By adding the direct account capability, "there is more transparency of information passing between fund and [distribution] firm," said Barbara Simon, vice president of mutual funds at NSCC. The firm expects customers to begin test-driving the new functionality over the next few months.

This is not NSCC's first breakpoint initiative. NSCC has been making changes to the various components of its behind-the-scenes fund operating platforms since 2003. In July 2003, a specially assembled Joint NASD/Industry Breakpoint Task Force released a report and 13 recommendations on ways to assure that mutual fund investors receive the sales charge discounts to which they're entitled

The task force was assembled at the request of the Securities and Exchange Commission after sweep examinations conducted in 2002 revealed that many broker/dealers were not uniformly applying breakpoint discounts to the tune of $86 million in overcharges to customers in 2001 and 2002 alone. In early 2004, fifteen brokerage firms were fined more than $21.5 million collectively, and efforts to solve the breakpoint dilemma kicked into high gear.

NSCC has also been making a series of significant amendments over the past 18 months to its informational Mutual Fund Profile Service, which, like Networking, allows information to readily pass back and forth between mutual funds and fund distributors. But unlike Networking, the fund Profile system provides no transactional information such as trades or current balances. Instead, just information is shared between parties.

There is a trio of underlying databases within the fund Profile platform. NSCC has been making enhancements to its "security issue database" which details each and every participating mutual fund's vital statistics, including various classes and their sales charges, account minimums, fund processing capabilities and all breakpoint characteristics - which were added in 2004.

This centralized location for breakpoint information on the many thousands of mutual funds available for purchase is exactly what the joint task force recommended nearly two years ago in its July 2003 report. At that time, NSCC was specifically identified as having the greatest ability to provide the level of detail necessary to cure the industry's breakpoint breaches.

But Rome was not built in a day. In order to expand the breakpoint information available for each mutual fund by its unique CUSIP number, rules had to be established and common, standard definitions had to be created so that brokers and mutual funds alike were all on the same page, said Simon, who chaired one of the Task Force's subcommittees.

Simon's subcommittee developed a dictionary that provides a detailed explanation of many items, such as the parameters for different types of loads - front-end, back-end, level, hybrid and the like. It also meant defining exactly which family members would be allowed to combine their holdings for breakpoint discounts, and further defining whether "children" also meant stepchildren, and whether "Uncle Joe" would be included, Simon added.
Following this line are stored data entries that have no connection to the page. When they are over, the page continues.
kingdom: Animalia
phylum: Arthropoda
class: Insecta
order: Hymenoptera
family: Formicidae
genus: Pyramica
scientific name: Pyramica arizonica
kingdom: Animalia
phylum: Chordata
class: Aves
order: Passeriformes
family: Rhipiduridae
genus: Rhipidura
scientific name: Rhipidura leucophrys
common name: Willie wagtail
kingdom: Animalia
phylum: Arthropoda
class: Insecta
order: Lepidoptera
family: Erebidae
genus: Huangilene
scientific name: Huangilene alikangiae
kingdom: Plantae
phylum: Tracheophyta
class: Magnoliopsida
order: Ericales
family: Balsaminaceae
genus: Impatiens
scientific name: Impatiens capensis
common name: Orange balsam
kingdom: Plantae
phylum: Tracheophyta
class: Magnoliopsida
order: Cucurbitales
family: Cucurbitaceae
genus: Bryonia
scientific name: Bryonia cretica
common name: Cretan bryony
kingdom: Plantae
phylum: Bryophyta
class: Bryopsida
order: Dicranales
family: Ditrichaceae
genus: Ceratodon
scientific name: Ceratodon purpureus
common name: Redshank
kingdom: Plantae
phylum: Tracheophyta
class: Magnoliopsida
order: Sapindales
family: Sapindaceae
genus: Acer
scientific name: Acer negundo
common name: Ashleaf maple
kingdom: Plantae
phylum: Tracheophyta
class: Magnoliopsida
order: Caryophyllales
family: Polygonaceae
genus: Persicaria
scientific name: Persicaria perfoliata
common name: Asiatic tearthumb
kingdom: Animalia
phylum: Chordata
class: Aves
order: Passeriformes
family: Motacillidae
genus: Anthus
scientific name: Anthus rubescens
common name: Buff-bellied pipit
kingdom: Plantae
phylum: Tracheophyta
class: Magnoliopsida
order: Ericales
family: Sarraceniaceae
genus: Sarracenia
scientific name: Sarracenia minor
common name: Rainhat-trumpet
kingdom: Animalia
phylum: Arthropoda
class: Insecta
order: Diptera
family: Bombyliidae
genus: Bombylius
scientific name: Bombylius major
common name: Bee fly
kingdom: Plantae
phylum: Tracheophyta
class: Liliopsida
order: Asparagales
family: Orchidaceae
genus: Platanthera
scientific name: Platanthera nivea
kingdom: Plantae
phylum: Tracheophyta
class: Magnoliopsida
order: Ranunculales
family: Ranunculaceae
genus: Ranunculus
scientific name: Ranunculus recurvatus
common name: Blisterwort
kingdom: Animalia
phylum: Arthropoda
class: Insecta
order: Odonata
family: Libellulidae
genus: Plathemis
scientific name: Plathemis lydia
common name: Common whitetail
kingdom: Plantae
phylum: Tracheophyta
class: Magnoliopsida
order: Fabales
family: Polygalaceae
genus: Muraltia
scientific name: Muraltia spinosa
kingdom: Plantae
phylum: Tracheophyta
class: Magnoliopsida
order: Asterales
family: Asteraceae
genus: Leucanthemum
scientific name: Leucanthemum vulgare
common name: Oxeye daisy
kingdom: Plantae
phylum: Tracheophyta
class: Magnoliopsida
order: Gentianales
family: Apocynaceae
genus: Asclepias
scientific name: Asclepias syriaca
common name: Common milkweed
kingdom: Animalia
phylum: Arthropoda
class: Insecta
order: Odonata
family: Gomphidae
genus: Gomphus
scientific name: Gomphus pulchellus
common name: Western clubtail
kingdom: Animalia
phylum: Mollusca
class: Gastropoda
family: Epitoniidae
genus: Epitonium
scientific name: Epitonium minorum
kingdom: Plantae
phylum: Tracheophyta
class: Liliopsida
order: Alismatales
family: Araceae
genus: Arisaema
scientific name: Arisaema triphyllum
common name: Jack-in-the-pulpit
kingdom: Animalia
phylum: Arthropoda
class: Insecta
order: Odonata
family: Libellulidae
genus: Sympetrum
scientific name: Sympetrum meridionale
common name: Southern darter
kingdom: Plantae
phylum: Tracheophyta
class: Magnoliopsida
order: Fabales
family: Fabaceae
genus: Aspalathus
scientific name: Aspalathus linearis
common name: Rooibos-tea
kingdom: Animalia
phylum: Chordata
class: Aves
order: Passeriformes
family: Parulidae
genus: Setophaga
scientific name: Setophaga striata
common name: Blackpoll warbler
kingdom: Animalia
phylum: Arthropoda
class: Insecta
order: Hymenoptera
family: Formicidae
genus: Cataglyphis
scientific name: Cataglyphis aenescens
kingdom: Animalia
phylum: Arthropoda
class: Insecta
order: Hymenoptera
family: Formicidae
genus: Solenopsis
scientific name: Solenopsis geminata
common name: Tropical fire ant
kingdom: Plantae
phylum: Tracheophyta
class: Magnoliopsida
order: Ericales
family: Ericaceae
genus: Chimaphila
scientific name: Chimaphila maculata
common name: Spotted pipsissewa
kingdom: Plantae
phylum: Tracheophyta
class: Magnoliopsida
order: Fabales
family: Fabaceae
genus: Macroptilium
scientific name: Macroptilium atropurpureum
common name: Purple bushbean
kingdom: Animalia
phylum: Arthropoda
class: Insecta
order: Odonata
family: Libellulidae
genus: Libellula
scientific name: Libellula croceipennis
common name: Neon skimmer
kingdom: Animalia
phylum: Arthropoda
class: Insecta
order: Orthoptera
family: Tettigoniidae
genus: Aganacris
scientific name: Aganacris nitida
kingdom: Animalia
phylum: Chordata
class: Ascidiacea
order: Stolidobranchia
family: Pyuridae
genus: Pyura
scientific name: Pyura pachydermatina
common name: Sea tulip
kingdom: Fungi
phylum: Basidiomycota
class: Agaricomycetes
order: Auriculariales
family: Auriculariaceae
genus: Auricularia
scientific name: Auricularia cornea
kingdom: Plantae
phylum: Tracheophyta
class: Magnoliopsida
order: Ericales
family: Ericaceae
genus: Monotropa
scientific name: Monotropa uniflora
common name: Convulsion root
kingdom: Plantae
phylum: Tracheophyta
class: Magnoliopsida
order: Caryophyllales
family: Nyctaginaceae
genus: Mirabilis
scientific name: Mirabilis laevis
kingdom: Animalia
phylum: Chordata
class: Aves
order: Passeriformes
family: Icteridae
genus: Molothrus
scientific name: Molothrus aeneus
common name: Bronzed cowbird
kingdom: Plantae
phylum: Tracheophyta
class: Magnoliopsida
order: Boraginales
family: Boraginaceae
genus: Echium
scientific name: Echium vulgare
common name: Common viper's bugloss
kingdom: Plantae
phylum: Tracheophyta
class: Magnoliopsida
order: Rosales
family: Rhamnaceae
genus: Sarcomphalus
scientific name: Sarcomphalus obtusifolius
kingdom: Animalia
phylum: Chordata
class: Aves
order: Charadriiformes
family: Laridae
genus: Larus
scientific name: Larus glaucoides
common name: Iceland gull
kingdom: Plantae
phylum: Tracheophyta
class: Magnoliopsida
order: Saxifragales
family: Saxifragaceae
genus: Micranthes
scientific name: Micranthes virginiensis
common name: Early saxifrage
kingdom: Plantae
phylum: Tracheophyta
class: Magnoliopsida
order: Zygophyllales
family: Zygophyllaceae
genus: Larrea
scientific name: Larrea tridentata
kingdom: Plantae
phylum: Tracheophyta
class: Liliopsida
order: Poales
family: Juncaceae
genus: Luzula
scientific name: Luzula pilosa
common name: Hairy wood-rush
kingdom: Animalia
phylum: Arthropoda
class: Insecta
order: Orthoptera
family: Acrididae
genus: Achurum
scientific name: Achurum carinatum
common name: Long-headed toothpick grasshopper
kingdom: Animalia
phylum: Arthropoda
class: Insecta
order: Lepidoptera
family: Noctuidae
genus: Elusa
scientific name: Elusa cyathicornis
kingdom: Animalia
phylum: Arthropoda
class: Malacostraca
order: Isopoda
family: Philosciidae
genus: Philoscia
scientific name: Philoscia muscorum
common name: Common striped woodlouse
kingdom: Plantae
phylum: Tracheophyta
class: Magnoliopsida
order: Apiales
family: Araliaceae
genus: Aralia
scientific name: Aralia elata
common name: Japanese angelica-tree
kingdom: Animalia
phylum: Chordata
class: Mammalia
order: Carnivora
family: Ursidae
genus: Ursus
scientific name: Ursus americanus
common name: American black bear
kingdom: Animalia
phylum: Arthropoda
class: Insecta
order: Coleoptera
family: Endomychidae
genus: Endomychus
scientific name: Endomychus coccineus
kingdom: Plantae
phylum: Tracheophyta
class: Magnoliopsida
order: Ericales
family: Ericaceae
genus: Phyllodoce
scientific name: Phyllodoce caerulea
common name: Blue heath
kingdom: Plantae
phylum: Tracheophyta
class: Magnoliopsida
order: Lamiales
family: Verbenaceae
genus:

This detailed information allowed the 300 new breakpoint data fields that NSCC was creating to be accurately established, she said.

That initiative also meant modernizing NSCC's Profile platform which, when built in 1996/1997 could not have anticipated the later creation of items such as "R" and "I" share classes.

"We looked at this database as a static database," said Ann Bergin, NSCC's managing director, mutual fund services. "But now we see this as something that needs to be dynamically updated by funds so that broker/dealers can rely on information that they know is current."

The biggest challenge now for NSCC is getting its mutual fund Profile participants to update the various breakpoint information fields, Bergin said. Many are actively working on this and some have hired part-time clerks to assist in culling information from fund documents. To assist, NSCC partnered with technology company NewRiver of Andover, Mass. and now offers NewRiver's patented service of extrapolating detailed breakpoint information directly from fund documents filed on the SEC's EDGAR system.